### PROBLEM STATEMENT
In this exercise, each record below is to be written out again exactly.

### ENTRIES SHOWN

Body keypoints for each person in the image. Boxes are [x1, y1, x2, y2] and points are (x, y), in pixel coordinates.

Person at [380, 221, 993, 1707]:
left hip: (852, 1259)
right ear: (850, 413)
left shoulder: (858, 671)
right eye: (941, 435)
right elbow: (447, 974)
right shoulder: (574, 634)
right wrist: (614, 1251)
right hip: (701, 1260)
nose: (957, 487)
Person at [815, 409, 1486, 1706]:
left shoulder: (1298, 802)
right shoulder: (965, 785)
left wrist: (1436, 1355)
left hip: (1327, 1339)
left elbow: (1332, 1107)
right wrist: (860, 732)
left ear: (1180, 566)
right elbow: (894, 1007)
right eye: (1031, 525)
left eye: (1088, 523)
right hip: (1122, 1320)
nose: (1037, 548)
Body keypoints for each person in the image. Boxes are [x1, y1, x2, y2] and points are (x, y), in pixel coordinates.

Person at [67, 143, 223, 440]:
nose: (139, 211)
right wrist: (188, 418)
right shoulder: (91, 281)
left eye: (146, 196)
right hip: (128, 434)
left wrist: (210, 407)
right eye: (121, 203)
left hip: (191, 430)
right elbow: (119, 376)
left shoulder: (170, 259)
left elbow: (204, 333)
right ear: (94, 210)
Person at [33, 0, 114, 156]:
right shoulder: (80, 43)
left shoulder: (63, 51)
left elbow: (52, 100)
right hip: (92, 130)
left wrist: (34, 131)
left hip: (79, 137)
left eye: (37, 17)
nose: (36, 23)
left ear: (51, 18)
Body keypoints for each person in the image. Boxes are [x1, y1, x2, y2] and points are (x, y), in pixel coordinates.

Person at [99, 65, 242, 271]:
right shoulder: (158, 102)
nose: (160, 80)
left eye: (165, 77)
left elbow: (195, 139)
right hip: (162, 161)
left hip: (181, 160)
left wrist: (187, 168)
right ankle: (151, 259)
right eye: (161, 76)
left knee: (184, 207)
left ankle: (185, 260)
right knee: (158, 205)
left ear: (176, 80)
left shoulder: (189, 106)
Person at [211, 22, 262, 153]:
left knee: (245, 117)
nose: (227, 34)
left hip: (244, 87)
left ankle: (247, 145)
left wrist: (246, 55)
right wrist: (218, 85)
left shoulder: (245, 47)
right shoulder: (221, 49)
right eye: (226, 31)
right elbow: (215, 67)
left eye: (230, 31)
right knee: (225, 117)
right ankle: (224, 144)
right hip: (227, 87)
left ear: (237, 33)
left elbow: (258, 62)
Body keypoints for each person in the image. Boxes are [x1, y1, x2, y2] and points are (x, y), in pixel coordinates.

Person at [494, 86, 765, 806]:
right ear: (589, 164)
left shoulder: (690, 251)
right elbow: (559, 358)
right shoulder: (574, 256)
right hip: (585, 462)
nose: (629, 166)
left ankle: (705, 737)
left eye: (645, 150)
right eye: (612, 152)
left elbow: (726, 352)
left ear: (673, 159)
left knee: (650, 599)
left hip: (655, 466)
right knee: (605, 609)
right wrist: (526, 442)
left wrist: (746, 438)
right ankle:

### REPLY
Body keypoints for each person in the image. Boxes are [x1, y1, x2, y2] and points are (x, y), in pixel coordinates.

Person at [380, 221, 993, 1707]:
left hip: (852, 1259)
right ear: (850, 413)
left shoulder: (858, 671)
right eye: (941, 435)
right elbow: (447, 974)
right shoulder: (574, 634)
right wrist: (614, 1251)
right hip: (701, 1260)
nose: (957, 487)
Person at [815, 409, 1486, 1706]:
left shoulder: (1298, 802)
right shoulder: (965, 785)
left wrist: (1436, 1355)
left hip: (1327, 1339)
left elbow: (1332, 1107)
right wrist: (860, 732)
left ear: (1180, 566)
right elbow: (894, 1007)
right eye: (1031, 525)
left eye: (1088, 523)
right hip: (1122, 1320)
nose: (1037, 548)
Body keypoints for each person in the image. Boxes are [x1, y1, x2, y2] and points are (x, y), in pixel coordinates.

Person at [67, 143, 223, 440]:
nose: (139, 211)
right wrist: (188, 418)
right shoulder: (91, 281)
left eye: (146, 196)
right hip: (128, 434)
left wrist: (210, 407)
right eye: (121, 203)
left hip: (191, 430)
right elbow: (119, 376)
left shoulder: (170, 259)
left elbow: (204, 333)
right ear: (94, 210)
Person at [33, 0, 114, 156]:
right shoulder: (80, 43)
left shoulder: (63, 51)
left elbow: (52, 100)
right hip: (92, 130)
left wrist: (34, 131)
left hip: (79, 137)
left eye: (37, 17)
nose: (36, 23)
left ear: (51, 18)
Body keypoints for each person in the image. Boxes are [x1, y1, x2, y2] and points are (x, y), in pixel coordinates.

Person at [99, 65, 242, 271]:
right shoulder: (158, 102)
nose: (160, 80)
left eye: (165, 77)
left elbow: (195, 139)
right hip: (162, 161)
left hip: (181, 160)
left wrist: (187, 168)
right ankle: (151, 259)
right eye: (161, 76)
left knee: (184, 207)
left ankle: (185, 260)
right knee: (158, 205)
left ear: (176, 80)
left shoulder: (189, 106)
Person at [211, 22, 262, 153]:
left knee: (245, 117)
nose: (227, 34)
left hip: (244, 87)
left ankle: (247, 145)
left wrist: (246, 55)
right wrist: (218, 85)
left shoulder: (245, 47)
right shoulder: (221, 49)
right eye: (226, 31)
right elbow: (215, 67)
left eye: (230, 31)
right knee: (225, 117)
right ankle: (224, 144)
right hip: (227, 87)
left ear: (237, 33)
left elbow: (258, 62)
Body keypoints for each person in the image. Boxes are [x1, y1, x2, y2] and points are (x, y), in pixel coordinates.

Person at [494, 86, 765, 806]:
right ear: (589, 164)
left shoulder: (690, 251)
right elbow: (559, 358)
right shoulder: (574, 256)
right hip: (585, 462)
nose: (629, 166)
left ankle: (705, 737)
left eye: (645, 150)
right eye: (612, 152)
left elbow: (726, 352)
left ear: (673, 159)
left knee: (650, 599)
left hip: (655, 466)
right knee: (605, 609)
right wrist: (526, 442)
left wrist: (746, 438)
right ankle:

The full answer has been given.